== TEKS BACAAN ==
Rabu, 07 Januari 2009

Mari jaga kesejukan Bandung


Area Sejuk Kian Berkurang

Bandung Semakin Panas

"Emisi inframerah
menyebabkan gelombang
panas yang dipancarkan
oleh daerah tersebut
tertahandi udara.
Akibatnya udara jadi
terasa semakin panas.
Dan semakin parah ketika
jumlah pepohonannya berkurang,"

BANDUNG tak lagi sejuk. Terik matahari seakan mencubit permukaan kulit. Begitu kira-kira kesan yang tertangkap dengan kondisi Bandung saat ini. Tidak hanya Kota Bandung, tetapi seluruh cekungan Bandung, termasuk Kab. Bandung, Kab. Bandung Barat, dan wilayah di sekitarnya. Padahal, banyaknya wisatawan yang datang ke Bandung adalah mereka yang ingin menikmati hawa sejuk pegunungan. Apa mau dikata, tak ada lagi embun di pagi hari. Panas semakin menjadi-jadi. Tak perlu menunggu siang hari, pagi pun sudah terasa hangatnya.
Inilah yang dinamakan dengan urban heat island (pulau panas perkotaan). Fenomena ini ditandai dengan semakin tingginya suhu udara. Menurut penelitian yang dilakukan oleh Lembaga Penerbangan dan Antariksa Nasional (Lapan), dari tahun 1994 sampai 2001 luas area yang bersuhu udara 31 derajat Celsius bertambah sekitar 15.000 ha. Luas area yang bersuhu 32-33 derajat Celcius juga bertambah sekitar 15.000 ha. Sementara itu, luas area yang bersuhu 27-29 derajat Celsius berkurang sekiar 20.000 ha. Suhu normal pada suatu area berkisar 25 derajat Celsius. Area itu pun sudah berkurang sekitar 15.000 ha.
===
→ SOAL LATIHAN
1. Menurut penelitian Lapan dalam teks tentang panas Bandung, berapa luas pertambahan area bersuhu udara 31 derajat Celsius dari tahun 1994 sampai 2001?
2. Kembalikan bagian teks tentang panas Bandung antara "BANDUNG tak lagi" dan "sudah terasa hangatnya.", inklusif, tanpa perubahan sedikit pun.
Baris-baris data di bawah ini tidak diperlukan untuk pengerjaan.
== ISI DATASET ==
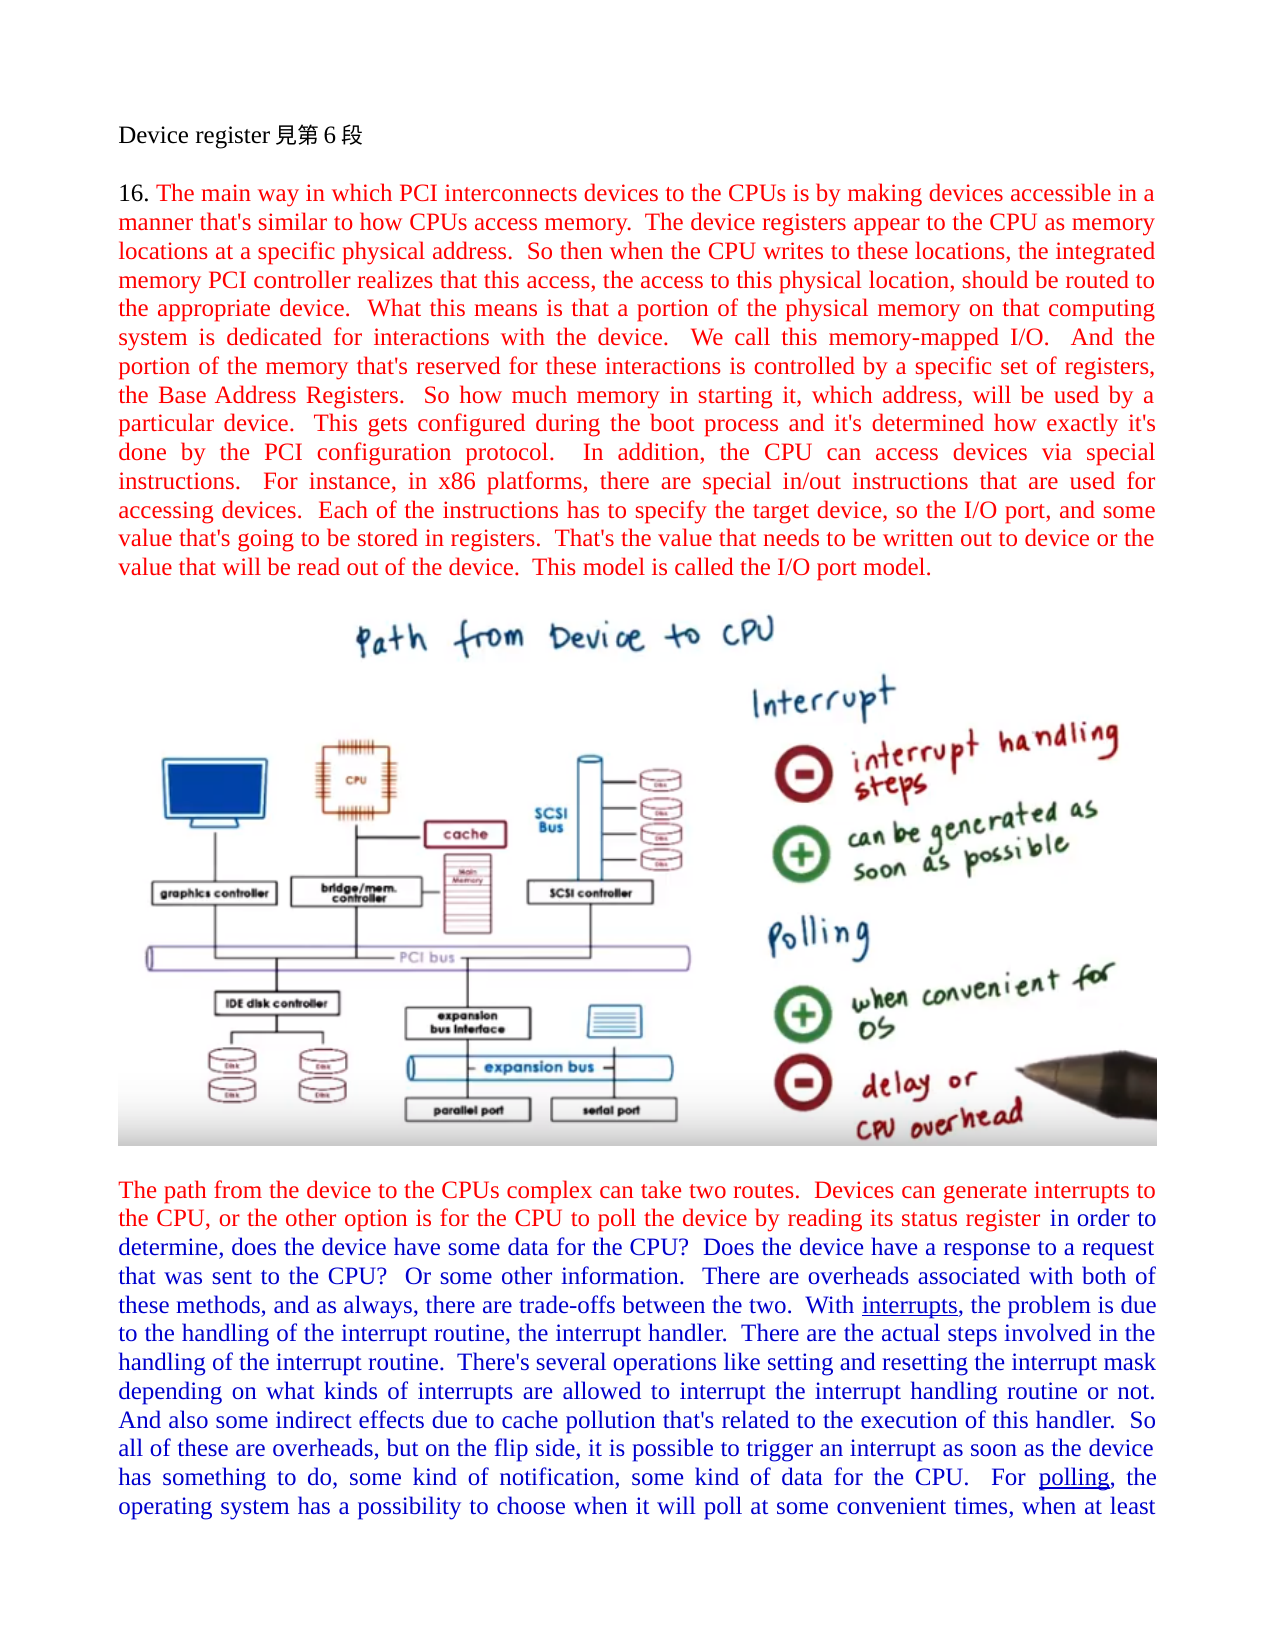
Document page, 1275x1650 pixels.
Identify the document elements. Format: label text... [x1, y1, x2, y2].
===
== ISI DATASET ==
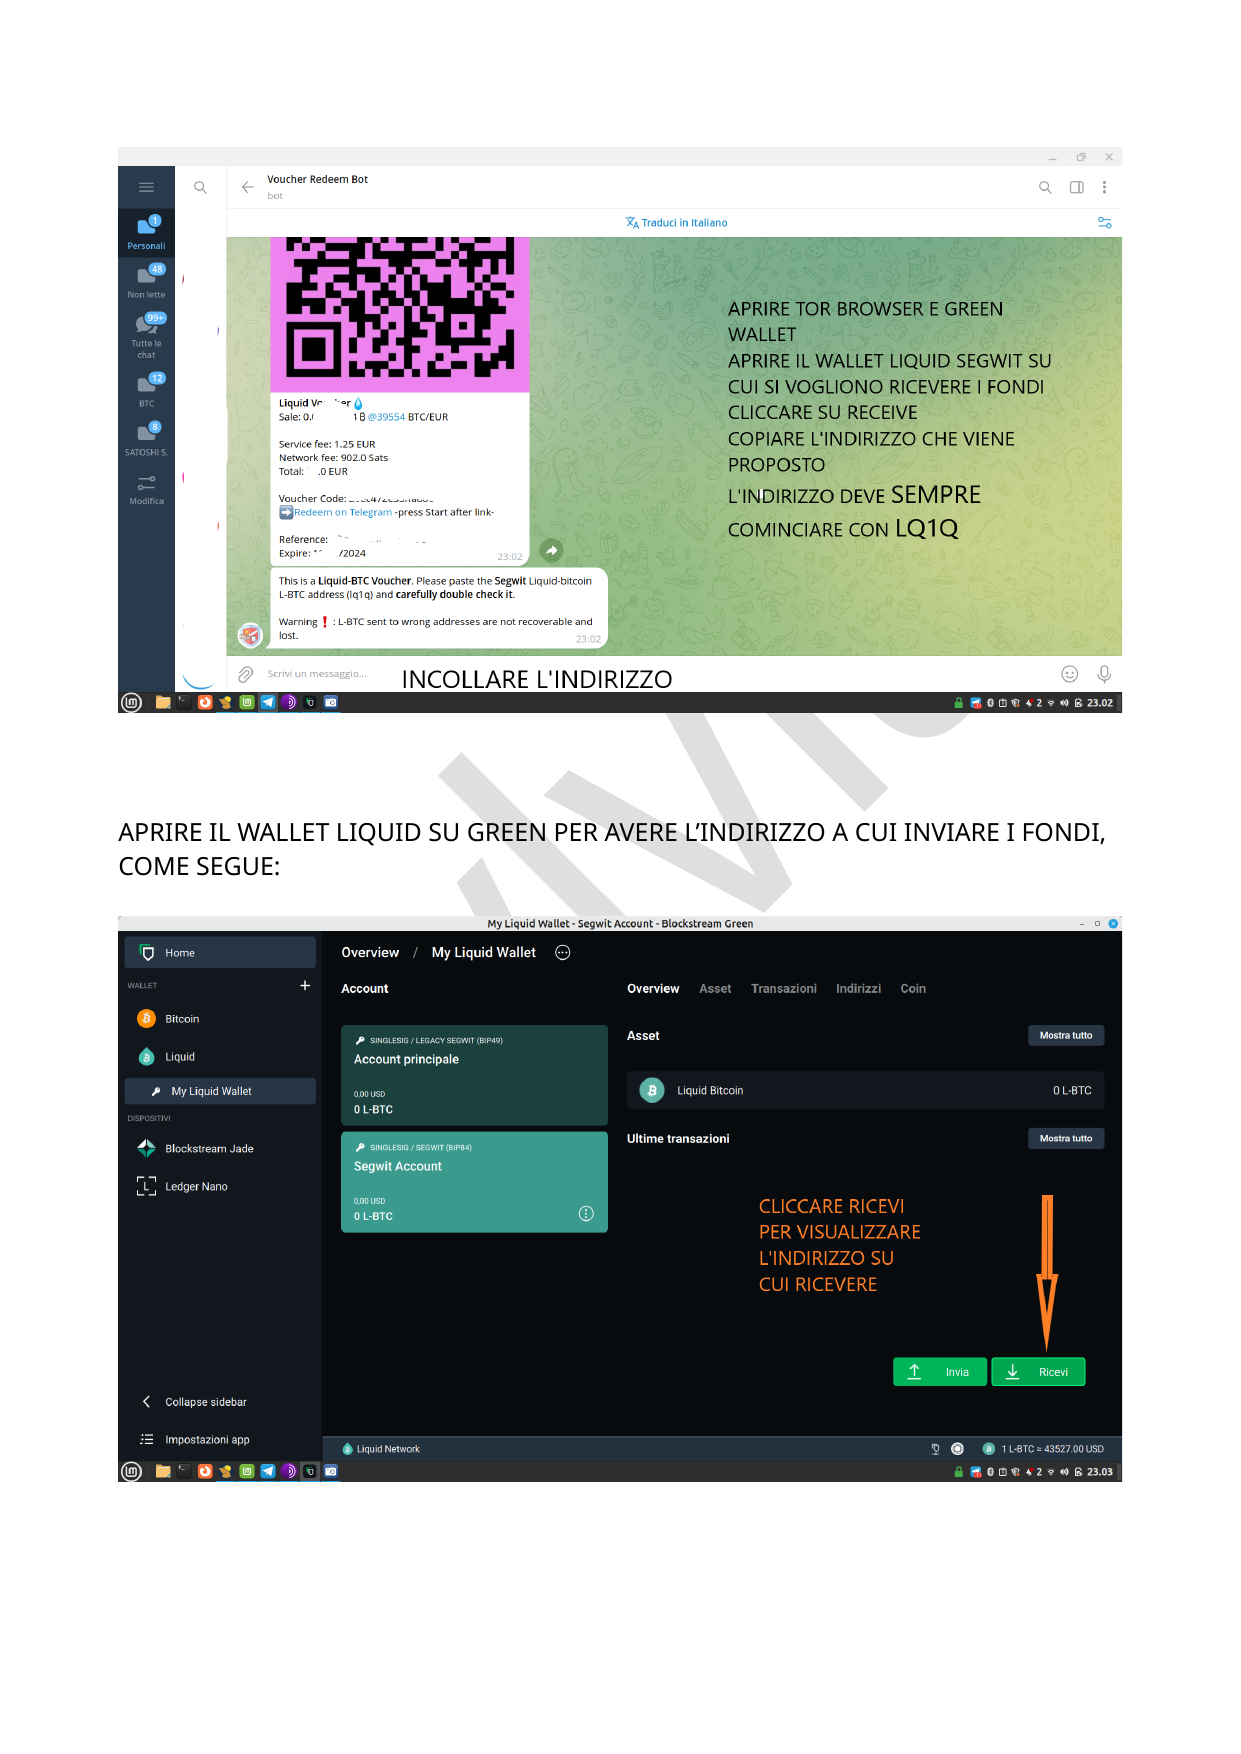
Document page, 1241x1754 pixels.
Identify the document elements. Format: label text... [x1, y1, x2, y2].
===
→ HASIL LATIHAN
1. Sekitar 15.000 ha.

2.
BANDUNG tak lagi sejuk. Terik matahari seakan mencubit permukaan kulit. Begitu kira-kira kesan yang tertangkap dengan kondisi Bandung saat ini. Tidak hanya Kota Bandung, tetapi seluruh cekungan Bandung, termasuk Kab. Bandung, Kab. Bandung Barat, dan wilayah di sekitarnya. Padahal, banyaknya wisatawan yang datang ke Bandung adalah mereka yang ingin menikmati hawa sejuk pegunungan. Apa mau dikata, tak ada lagi embun di pagi hari. Panas semakin menjadi-jadi. Tak perlu menunggu siang hari, pagi pun sudah terasa hangatnya.